[Stored entries]
++++++

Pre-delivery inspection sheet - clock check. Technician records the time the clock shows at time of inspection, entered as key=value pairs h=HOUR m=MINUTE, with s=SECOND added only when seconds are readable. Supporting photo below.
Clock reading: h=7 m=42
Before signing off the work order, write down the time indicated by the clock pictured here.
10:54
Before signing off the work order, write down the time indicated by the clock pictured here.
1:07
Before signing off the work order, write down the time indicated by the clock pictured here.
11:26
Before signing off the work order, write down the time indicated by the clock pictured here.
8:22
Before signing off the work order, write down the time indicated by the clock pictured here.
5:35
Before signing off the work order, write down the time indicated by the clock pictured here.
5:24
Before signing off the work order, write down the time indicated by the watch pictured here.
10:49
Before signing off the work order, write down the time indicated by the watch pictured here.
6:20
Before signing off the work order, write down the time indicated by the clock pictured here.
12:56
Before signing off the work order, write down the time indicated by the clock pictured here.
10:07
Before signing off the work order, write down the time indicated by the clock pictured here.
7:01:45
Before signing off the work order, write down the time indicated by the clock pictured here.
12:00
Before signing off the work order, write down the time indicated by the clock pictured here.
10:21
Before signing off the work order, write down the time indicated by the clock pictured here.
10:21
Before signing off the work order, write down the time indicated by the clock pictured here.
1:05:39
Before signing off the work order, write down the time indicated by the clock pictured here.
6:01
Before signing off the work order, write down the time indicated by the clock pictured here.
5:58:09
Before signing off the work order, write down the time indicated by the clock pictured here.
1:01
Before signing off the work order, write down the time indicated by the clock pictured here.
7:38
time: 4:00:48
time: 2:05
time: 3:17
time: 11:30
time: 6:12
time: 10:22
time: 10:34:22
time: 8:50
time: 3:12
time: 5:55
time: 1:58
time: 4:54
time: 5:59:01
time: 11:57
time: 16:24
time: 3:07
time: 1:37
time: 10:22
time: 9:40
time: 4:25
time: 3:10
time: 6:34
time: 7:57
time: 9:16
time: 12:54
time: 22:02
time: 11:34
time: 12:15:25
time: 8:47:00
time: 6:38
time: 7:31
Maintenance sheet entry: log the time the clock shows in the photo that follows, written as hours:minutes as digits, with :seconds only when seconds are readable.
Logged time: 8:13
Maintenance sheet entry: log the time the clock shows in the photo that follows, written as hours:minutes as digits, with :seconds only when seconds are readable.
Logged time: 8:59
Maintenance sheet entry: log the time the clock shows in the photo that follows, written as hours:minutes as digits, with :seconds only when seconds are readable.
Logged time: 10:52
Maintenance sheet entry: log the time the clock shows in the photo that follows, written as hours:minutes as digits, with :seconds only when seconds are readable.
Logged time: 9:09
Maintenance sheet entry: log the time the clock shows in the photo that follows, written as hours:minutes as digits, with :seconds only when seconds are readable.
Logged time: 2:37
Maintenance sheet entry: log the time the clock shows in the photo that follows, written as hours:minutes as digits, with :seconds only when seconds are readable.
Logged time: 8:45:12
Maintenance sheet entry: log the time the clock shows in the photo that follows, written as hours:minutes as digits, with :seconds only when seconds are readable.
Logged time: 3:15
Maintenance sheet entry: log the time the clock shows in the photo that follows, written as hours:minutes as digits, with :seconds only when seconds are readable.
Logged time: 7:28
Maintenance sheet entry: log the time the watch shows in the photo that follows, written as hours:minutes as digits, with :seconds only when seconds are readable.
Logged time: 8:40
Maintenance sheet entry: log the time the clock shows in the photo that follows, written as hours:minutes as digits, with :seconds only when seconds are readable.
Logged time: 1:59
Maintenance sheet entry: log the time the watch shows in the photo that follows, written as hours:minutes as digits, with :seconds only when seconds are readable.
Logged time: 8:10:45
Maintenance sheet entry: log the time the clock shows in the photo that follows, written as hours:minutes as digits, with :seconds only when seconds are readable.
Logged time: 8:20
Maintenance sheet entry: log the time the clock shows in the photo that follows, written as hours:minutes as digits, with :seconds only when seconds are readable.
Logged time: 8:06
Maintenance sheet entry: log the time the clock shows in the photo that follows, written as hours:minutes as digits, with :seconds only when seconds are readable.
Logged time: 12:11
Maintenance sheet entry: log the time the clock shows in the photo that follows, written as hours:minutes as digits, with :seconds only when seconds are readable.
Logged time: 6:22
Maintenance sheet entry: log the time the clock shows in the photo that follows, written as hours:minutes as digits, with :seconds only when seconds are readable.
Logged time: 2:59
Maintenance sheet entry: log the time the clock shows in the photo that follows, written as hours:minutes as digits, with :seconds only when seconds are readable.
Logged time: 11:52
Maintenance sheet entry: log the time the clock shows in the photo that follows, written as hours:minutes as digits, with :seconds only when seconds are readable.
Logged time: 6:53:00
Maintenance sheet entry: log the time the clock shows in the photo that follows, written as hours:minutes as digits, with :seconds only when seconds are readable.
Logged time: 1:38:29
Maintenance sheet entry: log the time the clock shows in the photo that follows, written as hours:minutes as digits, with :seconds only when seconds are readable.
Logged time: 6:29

++++++

### Exercise directions:
Convert every line of the entries above into a Markdown table with two columns, "Row" and "Line", one table row per line and blank lines omitted.

### The result:
| Row | Line |
|---|---|
| 1 | Pre-delivery inspection sheet - clock check. Technician records the time the clock shows at time of inspection, entered as key=value pairs h=HOUR m=MINUTE, with s=SECOND added only when seconds are readable. Supporting photo below. |
| 2 | Clock reading: h=7 m=42 |
| 3 | Before signing off the work order, write down the time indicated by the clock pictured here. |
| 4 | 10:54 |
| 5 | Before signing off the work order, write down the time indicated by the clock pictured here. |
| 6 | 1:07 |
| 7 | Before signing off the work order, write down the time indicated by the clock pictured here. |
| 8 | 11:26 |
| 9 | Before signing off the work order, write down the time indicated by the clock pictured here. |
| 10 | 8:22 |
| 11 | Before signing off the work order, write down the time indicated by the clock pictured here. |
| 12 | 5:35 |
| 13 | Before signing off the work order, write down the time indicated by the clock pictured here. |
| 14 | 5:24 |
| 15 | Before signing off the work order, write down the time indicated by the watch pictured here. |
| 16 | 10:49 |
| 17 | Before signing off the work order, write down the time indicated by the watch pictured here. |
| 18 | 6:20 |
| 19 | Before signing off the work order, write down the time indicated by the clock pictured here. |
| 20 | 12:56 |
| 21 | Before signing off the work order, write down the time indicated by the clock pictured here. |
| 22 | 10:07 |
| 23 | Before signing off the work order, write down the time indicated by the clock pictured here. |
| 24 | 7:01:45 |
| 25 | Before signing off the work order, write down the time indicated by the clock pictured here. |
| 26 | 12:00 |
| 27 | Before signing off the work order, write down the time indicated by the clock pictured here. |
| 28 | 10:21 |
| 29 | Before signing off the work order, write down the time indicated by the clock pictured here. |
| 30 | 10:21 |
| 31 | Before signing off the work order, write down the time indicated by the clock pictured here. |
| 32 | 1:05:39 |
| 33 | Before signing off the work order, write down the time indicated by the clock pictured here. |
| 34 | 6:01 |
| 35 | Before signing off the work order, write down the time indicated by the clock pictured here. |
| 36 | 5:58:09 |
| 37 | Before signing off the work order, write down the time indicated by the clock pictured here. |
| 38 | 1:01 |
| 39 | Before signing off the work order, write down the time indicated by the clock pictured here. |
| 40 | 7:38 |
| 41 | time: 4:00:48 |
| 42 | time: 2:05 |
| 43 | time: 3:17 |
| 44 | time: 11:30 |
| 45 | time: 6:12 |
| 46 | time: 10:22 |
| 47 | time: 10:34:22 |
| 48 | time: 8:50 |
| 49 | time: 3:12 |
| 50 | time: 5:55 |
| 51 | time: 1:58 |
| 52 | time: 4:54 |
| 53 | time: 5:59:01 |
| 54 | time: 11:57 |
| 55 | time: 16:24 |
| 56 | time: 3:07 |
| 57 | time: 1:37 |
| 58 | time: 10:22 |
| 59 | time: 9:40 |
| 60 | time: 4:25 |
| 61 | time: 3:10 |
| 62 | time: 6:34 |
| 63 | time: 7:57 |
| 64 | time: 9:16 |
| 65 | time: 12:54 |
| 66 | time: 22:02 |
| 67 | time: 11:34 |
| 68 | time: 12:15:25 |
| 69 | time: 8:47:00 |
| 70 | time: 6:38 |
| 71 | time: 7:31 |
| 72 | Maintenance sheet entry: log the time the clock shows in the photo that follows, written as hours:minutes as digits, with :seconds only when seconds are readable. |
| 73 | Logged time: 8:13 |
| 74 | Maintenance sheet entry: log the time the clock shows in the photo that follows, written as hours:minutes as digits, with :seconds only when seconds are readable. |
| 75 | Logged time: 8:59 |
| 76 | Maintenance sheet entry: log the time the clock shows in the photo that follows, written as hours:minutes as digits, with :seconds only when seconds are readable. |
| 77 | Logged time: 10:52 |
| 78 | Maintenance sheet entry: log the time the clock shows in the photo that follows, written as hours:minutes as digits, with :seconds only when seconds are readable. |
| 79 | Logged time: 9:09 |
| 80 | Maintenance sheet entry: log the time the clock shows in the photo that follows, written as hours:minutes as digits, with :seconds only when seconds are readable. |
| 81 | Logged time: 2:37 |
| 82 | Maintenance sheet entry: log the time the clock shows in the photo that follows, written as hours:minutes as digits, with :seconds only when seconds are readable. |
| 83 | Logged time: 8:45:12 |
| 84 | Maintenance sheet entry: log the time the clock shows in the photo that follows, written as hours:minutes as digits, with :seconds only when seconds are readable. |
| 85 | Logged time: 3:15 |
| 86 | Maintenance sheet entry: log the time the clock shows in the photo that follows, written as hours:minutes as digits, with :seconds only when seconds are readable. |
| 87 | Logged time: 7:28 |
| 88 | Maintenance sheet entry: log the time the watch shows in the photo that follows, written as hours:minutes as digits, with :seconds only when seconds are readable. |
| 89 | Logged time: 8:40 |
| 90 | Maintenance sheet entry: log the time the clock shows in the photo that follows, written as hours:minutes as digits, with :seconds only when seconds are readable. |
| 91 | Logged time: 1:59 |
| 92 | Maintenance sheet entry: log the time the watch shows in the photo that follows, written as hours:minutes as digits, with :seconds only when seconds are readable. |
| 93 | Logged time: 8:10:45 |
| 94 | Maintenance sheet entry: log the time the clock shows in the photo that follows, written as hours:minutes as digits, with :seconds only when seconds are readable. |
| 95 | Logged time: 8:20 |
| 96 | Maintenance sheet entry: log the time the clock shows in the photo that follows, written as hours:minutes as digits, with :seconds only when seconds are readable. |
| 97 | Logged time: 8:06 |
| 98 | Maintenance sheet entry: log the time the clock shows in the photo that follows, written as hours:minutes as digits, with :seconds only when seconds are readable. |
| 99 | Logged time: 12:11 |
| 100 | Maintenance sheet entry: log the time the clock shows in the photo that follows, written as hours:minutes as digits, with :seconds only when seconds are readable. |
| 101 | Logged time: 6:22 |
| 102 | Maintenance sheet entry: log the time the clock shows in the photo that follows, written as hours:minutes as digits, with :seconds only when seconds are readable. |
| 103 | Logged time: 2:59 |
| 104 | Maintenance sheet entry: log the time the clock shows in the photo that follows, written as hours:minutes as digits, with :seconds only when seconds are readable. |
| 105 | Logged time: 11:52 |
| 106 | Maintenance sheet entry: log the time the clock shows in the photo that follows, written as hours:minutes as digits, with :seconds only when seconds are readable. |
| 107 | Logged time: 6:53:00 |
| 108 | Maintenance sheet entry: log the time the clock shows in the photo that follows, written as hours:minutes as digits, with :seconds only when seconds are readable. |
| 109 | Logged time: 1:38:29 |
| 110 | Maintenance sheet entry: log the time the clock shows in the photo that follows, written as hours:minutes as digits, with :seconds only when seconds are readable. |
| 111 | Logged time: 6:29 |